■ Exercise brief: Without the pictures, output all of the data exactly.

------ Records supplied

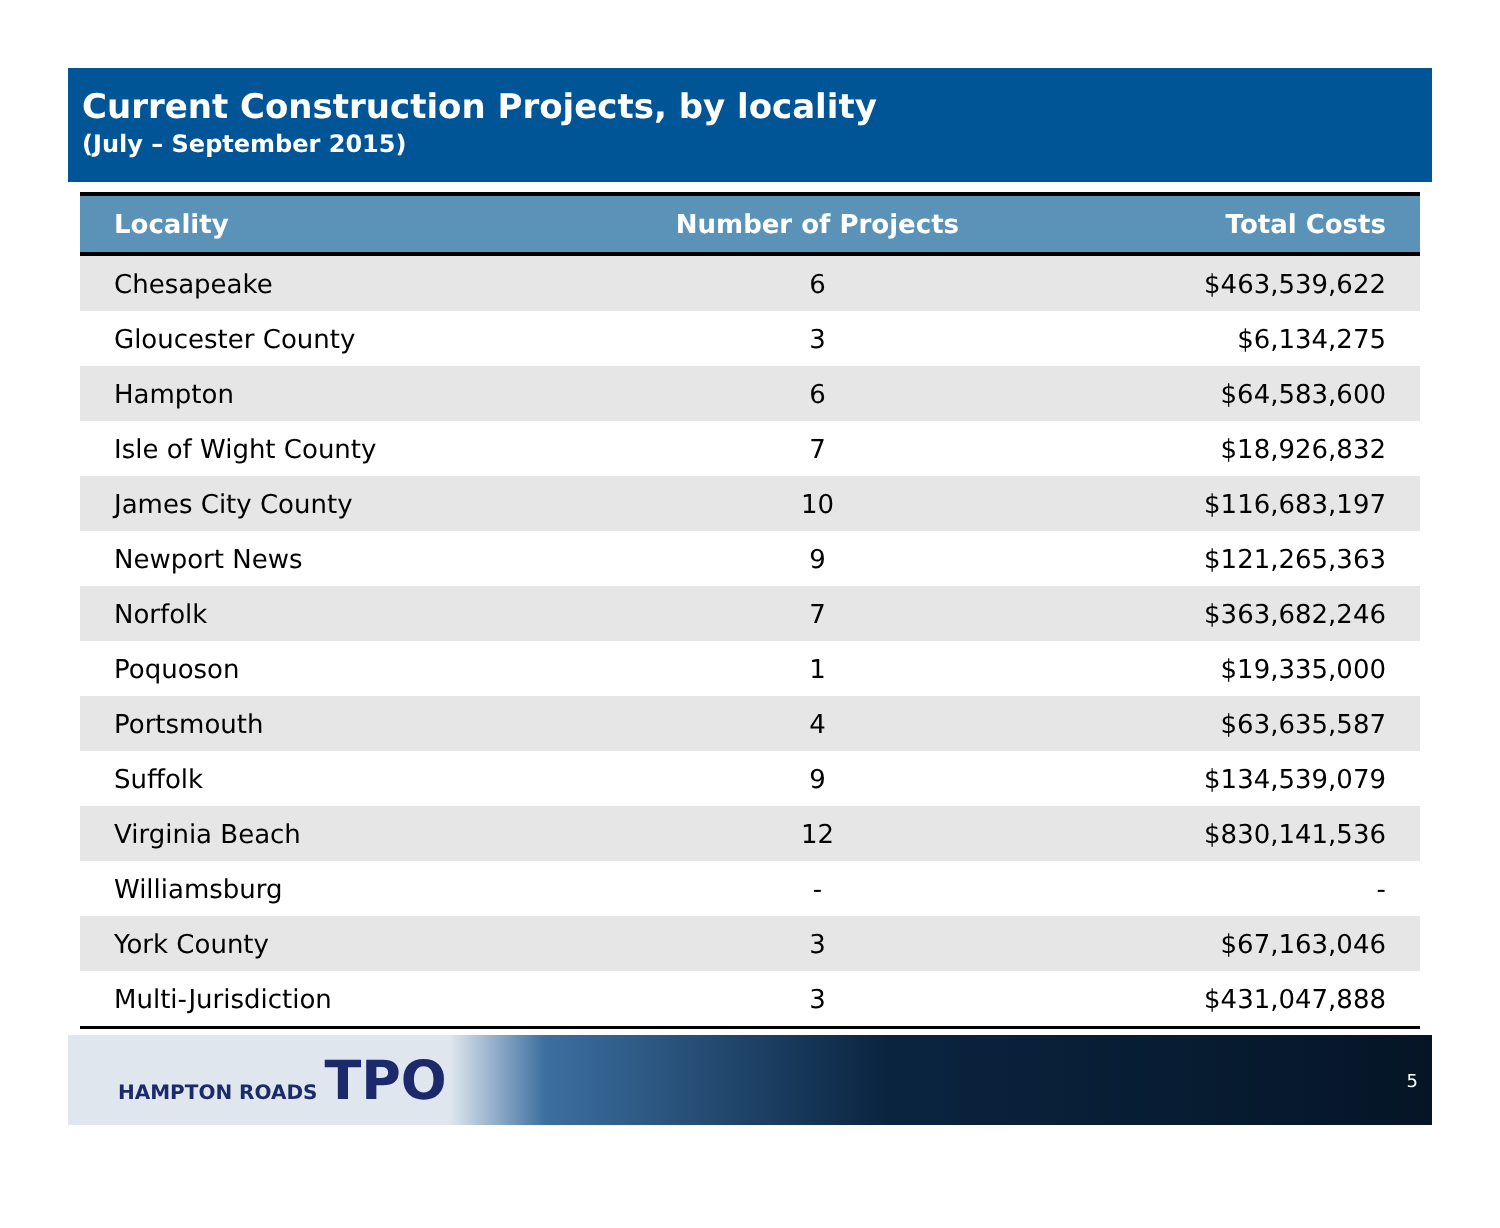Current Construction Projects, by locality
(July – September 2015)
| Locality | Number of Projects | Total Costs |
| --- | --- | --- |
| Chesapeake | 6 | $463,539,622 |
| Gloucester County | 3 | $6,134,275 |
| Hampton | 6 | $64,583,600 |
| Isle of Wight County | 7 | $18,926,832 |
| James City County | 10 | $116,683,197 |
| Newport News | 9 | $121,265,363 |
| Norfolk | 7 | $363,682,246 |
| Poquoson | 1 | $19,335,000 |
| Portsmouth | 4 | $63,635,587 |
| Suffolk | 9 | $134,539,079 |
| Virginia Beach | 12 | $830,141,536 |
| Williamsburg | - | - |
| York County | 3 | $67,163,046 |
| Multi-Jurisdiction | 3 | $431,047,888 |
HAMPTON ROADS TPO
5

------------

■ Reply:
Current Construction Projects, by locality
(July – September 2015)
| Locality | Number of Projects | Total Costs |
| --- | --- | --- |
| Chesapeake | 6 | $463,539,622 |
| Gloucester County | 3 | $6,134,275 |
| Hampton | 6 | $64,583,600 |
| Isle of Wight County | 7 | $18,926,832 |
| James City County | 10 | $116,683,197 |
| Newport News | 9 | $121,265,363 |
| Norfolk | 7 | $363,682,246 |
| Poquoson | 1 | $19,335,000 |
| Portsmouth | 4 | $63,635,587 |
| Suffolk | 9 | $134,539,079 |
| Virginia Beach | 12 | $830,141,536 |
| Williamsburg | - | - |
| York County | 3 | $67,163,046 |
| Multi-Jurisdiction | 3 | $431,047,888 |
HAMPTON ROADS TPO
5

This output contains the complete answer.